VLANs (Virtual LANs) are logical grouping of devices in the same broadcast domain. VLANs are usually configured on switches by placing some interfaces into one broadcast domain and some interfaces into another. Each VLAN acts as a subgroup of the switch ports in an Ethernet LAN.
VLANs can spread across multiple switches, with each VLAN being treated as its own subnet or broadcast domain. This means that frames broadcasted onto the network will be switched only between the ports within the same VLAN.
A VLAN acts like a physical LAN, but it allows hosts to be grouped together in the same broadcast domain even if they are not connected to the same switch. Here are the main reasons why VLANs are used:
- VLANs increase the number of broadcast domains while decreasing their size.
- VLANs reduce security risks by reducing the number of hosts that receive copies of frames that the switches flood.
- you can keep hosts that hold sensitive data on a separate VLAN to improve security.
- you can create more flexible network designs that group users by department instead of by physical location.
- network changes are achieved with ease by just configuring a port into the appropriate VLAN.

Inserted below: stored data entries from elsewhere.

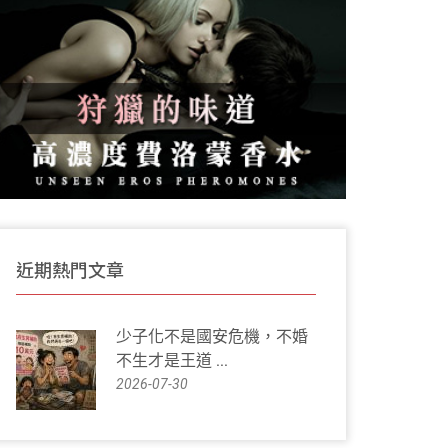
近期熱門文章
少子化不是國安危機，不婚
不生才是王道 ...
2026-07-30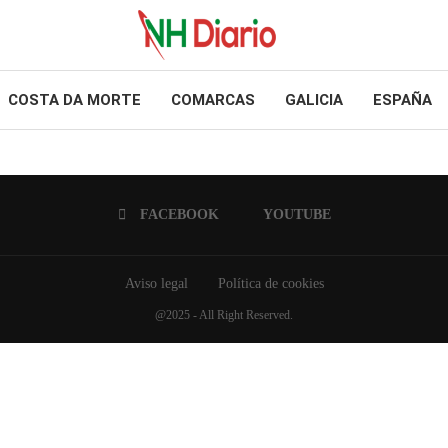
COSTA DA MORTE
COMARCAS
GALICIA
ESPAÑA
FACEBOOK
YOUTUBE
Aviso legal
Política de cookies
@2025 - All Right Reserved.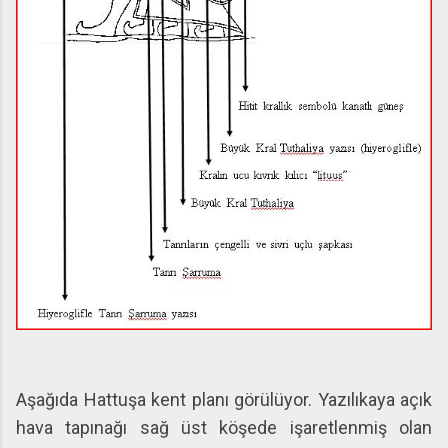
Aşağıda Hattuşa kent planı görülüyor. Yazılıkaya açık
hava tapınağı sağ üst köşede işaretlenmiş olan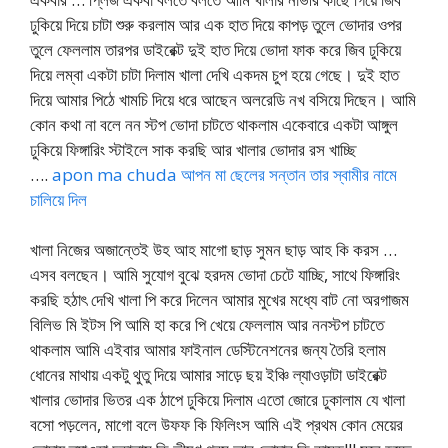
ঢুকিয়ে দিয়ে চাটা শুরু করলাম আর এক হাত দিয়ে কাপড় তুলে ভোদার ওপর
তুলে ফেললাম তারপর ডাইরেক্ট দুই হাত দিয়ে ভোদা ফাক করে জিব ঢুকিয়ে
দিয়ে লম্বা একটা চাটা দিলাম খালা দেখি একদম চুপ হয়ে গেছে। দুই হাত
দিয়ে আমার পিঠে খামচি দিয়ে ধরে আছেন অলরেডি নখ বসিয়ে দিছেন। আমি
কোন কথা না বলে নন স্টপ ভোদা চাটতে থাকলাম একেবারে একটা আঙ্গুল
ঢুকিয়ে ফিঙ্গারিং স্টাইলে সাক করছি আর খালার ভোদার রস খাচ্ছি
….
apon ma chuda আপন মা ছেলের সন্তান তার স্বামীর নামে
চালিয়ে দিল
খালা নিজের অজান্তেই উহ আহ মাগো ছাড় সুমন ছাড় আহ কি করস …
এসব বলছেন। আমি সুযোগ বুঝে হরদম ভোদা চেটে যাচ্ছি, সাথে ফিঙ্গারিং
করছি হঠাৎ দেখি খালা পি করে দিলেন আমার মুখের মধ্যে বাট নো অরগাজম
বিলিভ মি ইটস পি আমি হা করে পি খেয়ে ফেললাম আর ননস্টপ চাটতে
থাকলাম আমি এইবার আমার ফাইনাল ডেস্টিনেশনের জন্য তৈরি হলাম
ধোনের মাথায় একটু থুতু দিয়ে আমার সাড়ে ছয় ইঞ্চি ল্যাওড়াটা ডাইরেক্ট
খালার ভোদার ভিতর এক ঠাপে ঢুকিয়ে দিলাম এতো জোরে ঢুকালাম যে খালা
বসো পড়লেন, মাগো বলে উফফ কি ফিলিংস আমি এই প্রথম কোন মেয়ের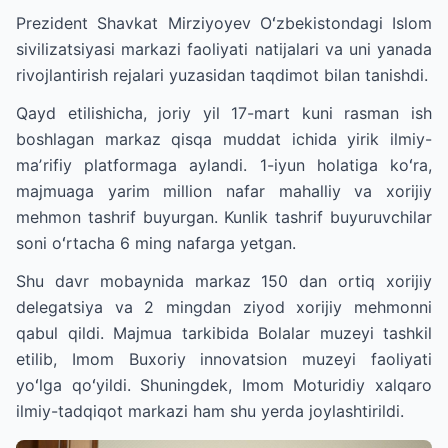
Prezident Shavkat Mirziyoyev Oʻzbekistondagi Islom
sivilizatsiyasi markazi faoliyati natijalari va uni yanada
rivojlantirish rejalari yuzasidan taqdimot bilan tanishdi.
Qayd etilishicha, joriy yil 17-mart kuni rasman ish
boshlagan markaz qisqa muddat ichida yirik ilmiy-
maʼrifiy platformaga aylandi. 1-iyun holatiga koʻra,
majmuaga yarim million nafar mahalliy va xorijiy
mehmon tashrif buyurgan. Kunlik tashrif buyuruvchilar
soni oʻrtacha 6 ming nafarga yetgan.
Shu davr mobaynida markaz 150 dan ortiq xorijiy
delegatsiya va 2 mingdan ziyod xorijiy mehmonni
qabul qildi. Majmua tarkibida Bolalar muzeyi tashkil
etilib, Imom Buxoriy innovatsion muzeyi faoliyati
yoʻlga qoʻyildi. Shuningdek, Imom Moturidiy xalqaro
ilmiy-tadqiqot markazi ham shu yerda joylashtirildi.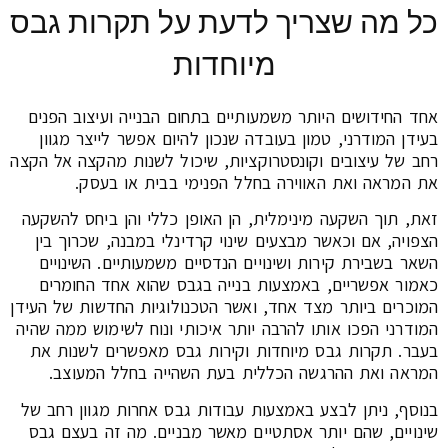
כל מה שצריך לדעת על תקרות גבס
מיוחדות
אחד החידושים היותר משמעותיים בתחום הבנייה ועיצוב הפנים
בעידן המודרני, טמון בעובדה שנכון להיום אפשר לייצר מגוון
רחב של עיצובים וקונסטרוקציות, שיכול לשנות מהקצה אל הקצה
את המראה ואת האווירה בחלל הפנימי בבית או בעסק.
זאת, תוך השקעה מינימלית, הן האופן כללי והן ביחס להשקעה
הצפויה, אם וכאשר מבצעים שינוי קרדינלי במבנה, שכרוך בין
השאר בשבירת קירות ושינויים הנדסיים משמעותיים. השינויים
כאמור אפשריים, באמצעות בנייה בגבס שהוא אחד החומרים
המוכרים ביותר מצד אחד, ואשר הטכנולוגיות החדשות של העידן
המודרני הפכו אותו להרבה יותר איכותי ונוח לשימוש ממה שהיה
בעבר. תקרות גבס מיוחדות וקירות גבס מאפשרים לשנות את
המראה ואת ההרגשה הכללית בעת השהייה בחלל המעוצב.
בנוסף, ניתן לבצע באמצעות עבודות גבס אחרות מגוון רחב של
שינויים, שהם יותר אסתטיים מאשר מבניים. מה זה בעצם גבס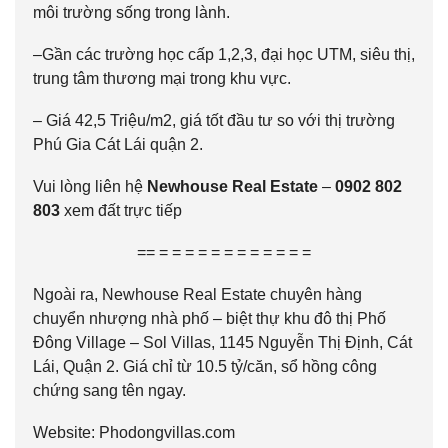
môi trường sống trong lành.
–Gần các trường học cấp 1,2,3, đại học UTM, siêu thị,
trung tâm thương mại trong khu vực.
– Giá 42,5 Triệu/m2, giá tốt đầu tư so với thị trường
Phú Gia Cát Lái quận 2.
Vui lòng liên hệ
Newhouse Real Estate
–
0902 802
803
xem đất trực tiếp
== = = = = = = = = = = = =
Ngoài ra, Newhouse Real Estate chuyên hàng
chuyển nhượng nhà phố – biệt thự khu đô thị Phố
Đông Village – Sol Villas, 1145 Nguyễn Thị Định, Cát
Lái, Quận 2. Giá chỉ từ 10.5 tỷ/căn, sổ hồng công
chứng sang tên ngay.
Website:
Phodongvillas.com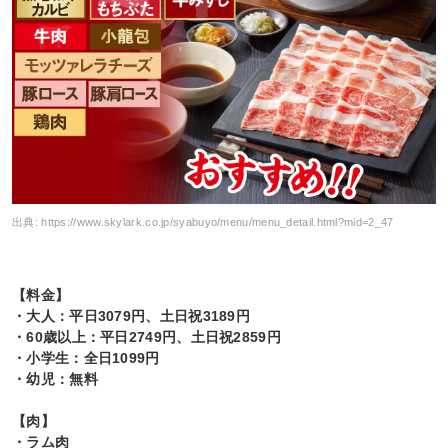
出典:
https://www.skylark.co.jp/syabuyo/menu/menu_detail.html?mid=2_47
【料金】
・大人：平日3079円、土日祝3189円
・60歳以上：平日2749円、土日祝2859円
・小学生：全日1099円
・幼児：無料
【肉】
・ラム肉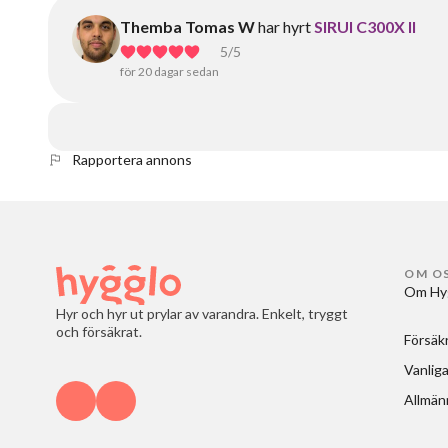
Themba Tomas W
har hyrt
SIRUI C300X II
5
/5
för 20 dagar sedan
Rapportera annons
OM O
Om Hy
Hyr och hyr ut prylar av varandra. Enkelt, tryggt
och försäkrat.
Försäk
Vanliga
Allmänn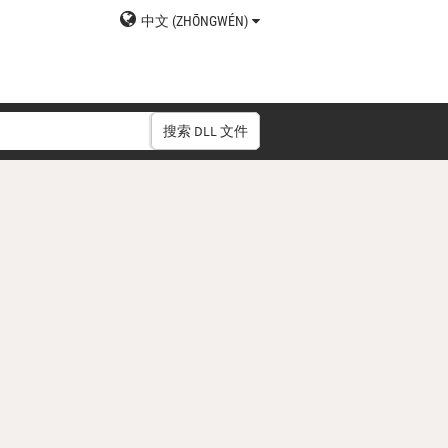
中文 (ZHŌNGWÉN)
搜索 DLL 文件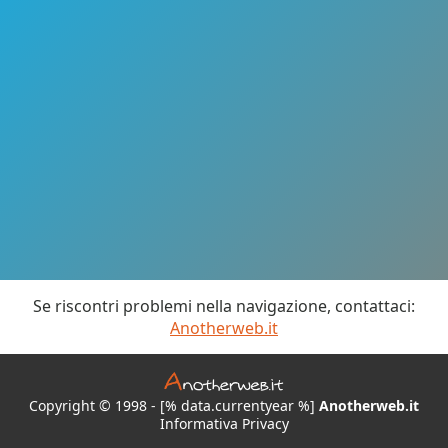
Se riscontri problemi nella navigazione, contattaci:
Anotherweb.it
Copyright © 1998 - [% data.currentyear %]
Anotherweb.it
Informativa Privacy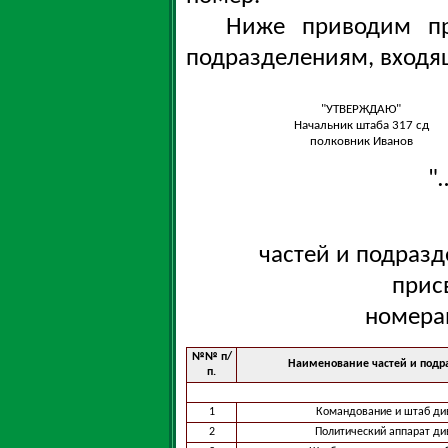
Ниже приводим пр
подразделениям, входя
"УТВЕРЖДАЮ"
Начальник штаба 317 сд
полковник Иванов
"
частей и подразд
прис
номера
№№ п/
Наименование частей и подр
п.
1
Командование и штаб ди
2
Политический аппарат ди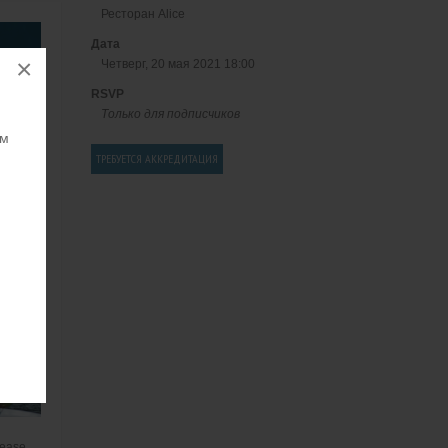
Ресторан Alice
Дата
×
Четверг, 20 мая 2021 18:00
RSVP
Только для подписчиков
ям
ТРЕБУЕТСЯ АККРЕДИТАЦИЯ
lease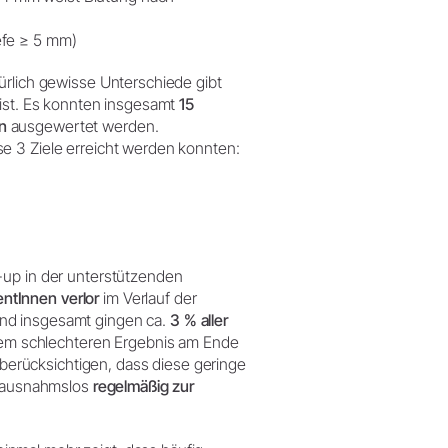
efe ≥ 5 mm)
ürlich gewisse Unterschiede gibt
 ist. Es konnten insgesamt
15
n
ausgewertet werden.
e 3 Ziele erreicht werden konnten:
-up in der unterstützenden
ientInnen verlor
im Verlauf der
nd insgesamt gingen ca.
3 % aller
einem schlechteren Ergebnis am Ende
u berücksichtigen, dass diese geringe
ie ausnahmslos
regelmäßig zur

The following topology shows a network with all hosts inside the same VLAN:
Without VLANs, a broadcast sent from host A would reach all devices on the network. Each device will receive and process broadcast frames, increasing the CPU overhead on each device and reducing the overall security of the network.
By placing interfaces on both switches into a separate VLAN, a broadcast from host A would reach only devices inside the same VLAN, since each VLAN is a separate broadcast domain. Hosts in other VLANs will not even be aware that the communication took place. This is shown in the picture below:
To reach hosts in a different VLAN, a router is needed.